Reliability and Validity

Cards (32)

  • Internal Validity- high internal validity is when it is a true/ accurate measure of what it has set out to measure
  • Face validity- does the measure appear to measure what it sets out to? (eg someone looks happy so we might assume that happiness is their valid/ actual state.)
  • An example of low face validity is asking participants to complete a word search to measure short term memory.
  • Construct Validity- Does the study measure the full range of components that make up a behaviour? (eg we would need to look at all the things that make up happiness, such as body language, contentment or optimistic outlook. We would not just look at whether they are smiling.)
  • An example of low construct validity is asking participants to complete some algebraic equations to measure maths ability. This does not assess their ability in other elements of maths such as graphs, statistics or geometry.
  • Criterion Validity- Does the measurement of a variable in one way relate to its measurement in another way?
  • Concurrent criterion validity- does a new measurement or test measure the same thing as an old one that has already been validated- do the results concur? (eg someone who passed the old driving test should also pass on the new one.)
  • An example of low concurrent criterion validity is if someone completed the Big 5 personality test and came out as highly extroverted and then tried a new shorter personality test and came out as highly introverted.
  • Predictive criterion validity- does the measurement of a behaviour predict performance on another related measurement? (eg someone who performed very well in their GCSEs should also perform very well in their A levels.)
  • An example of low predictive criterion validity is somebody who performs well in their GCSEs not performing well in their A levels.

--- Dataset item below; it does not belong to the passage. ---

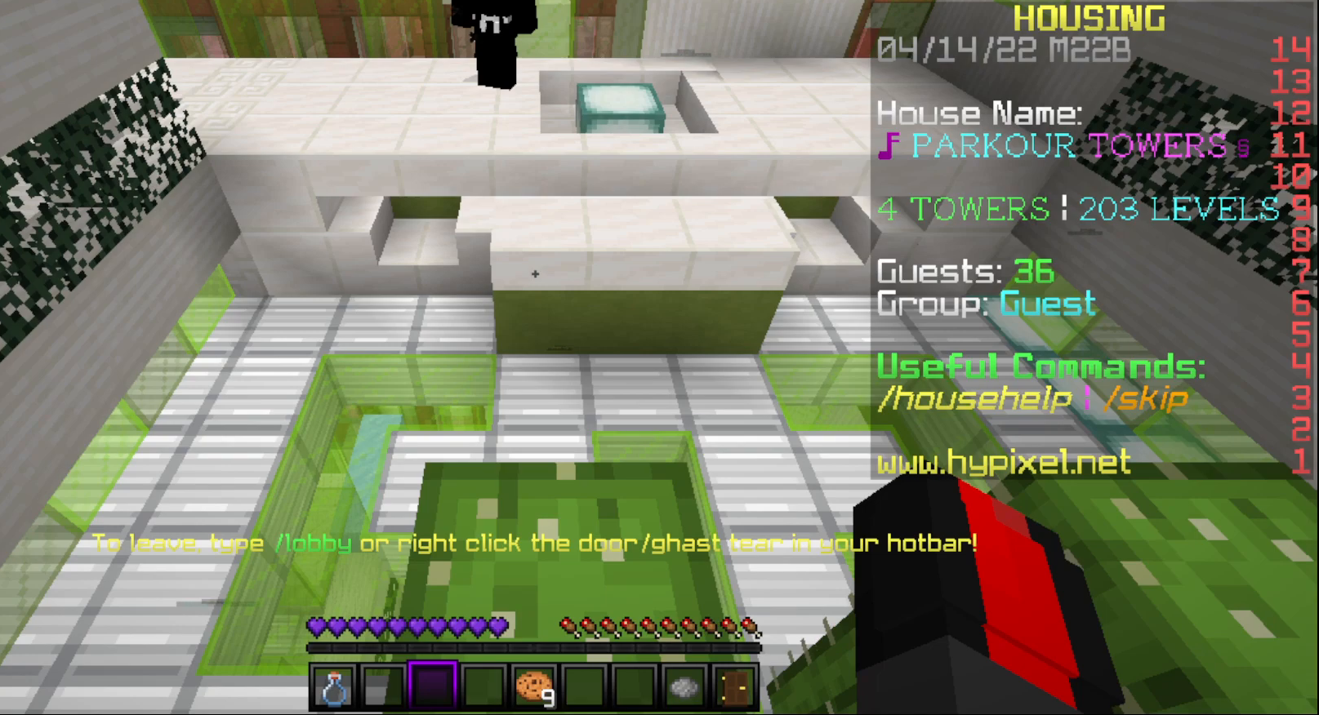
{"keys": ["w"], "mouse": [], "events": []}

  • Internal Validity- Face validity, Construct Validity, Criterion Validity (concurrent and predictive).
  • External Validity- high external validity is when the findings can be generalised beyond the sample/ initial study.
  • Population Validity- the extent to which the findings can be generalised to other people (the target population).

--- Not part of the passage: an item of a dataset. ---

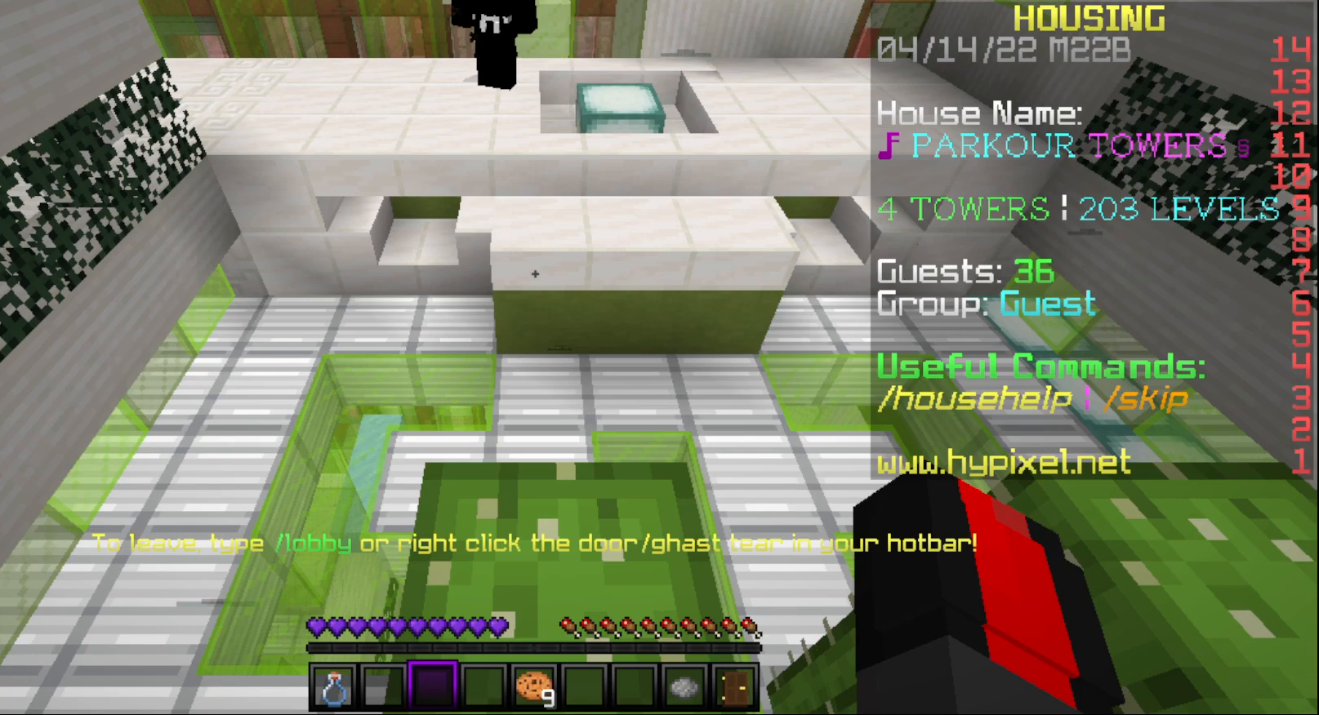
{"keys": ["w"], "mouse": [], "events": []}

  • An example of low population validity is conducting a study into the effect of caffeine on sleep and using a sample of 50 undergraduate students. This is not representative of most adults so findings cannot be generalised to the wider population.
  • Ecological validity- The extent to which the findings can be generalised to real life situations.
  • An example of low ecological validity is a lab experiment such as taking part in a driving simulator. This environment is artificial and does not have the same surrounding as driving normally in a car. Therefore, we cannot generalise findings to driving in a physical car.
  • Temporal validity- The extent to which the findings can be generalised to different time periods.
  • An example of low temporal validity is that a study investigating attitudes towards TV advertising in the 70s and 80s may have very different findings if it was conducted today, due to media adverts becoming more common. The findings from the first study therefore lack temporal validity.
  • Correlations
    • If there are any problems with the measure of either variable it will reduce validity- eg when using scales or self-reporting answers participants are likely to give socially desirable answers.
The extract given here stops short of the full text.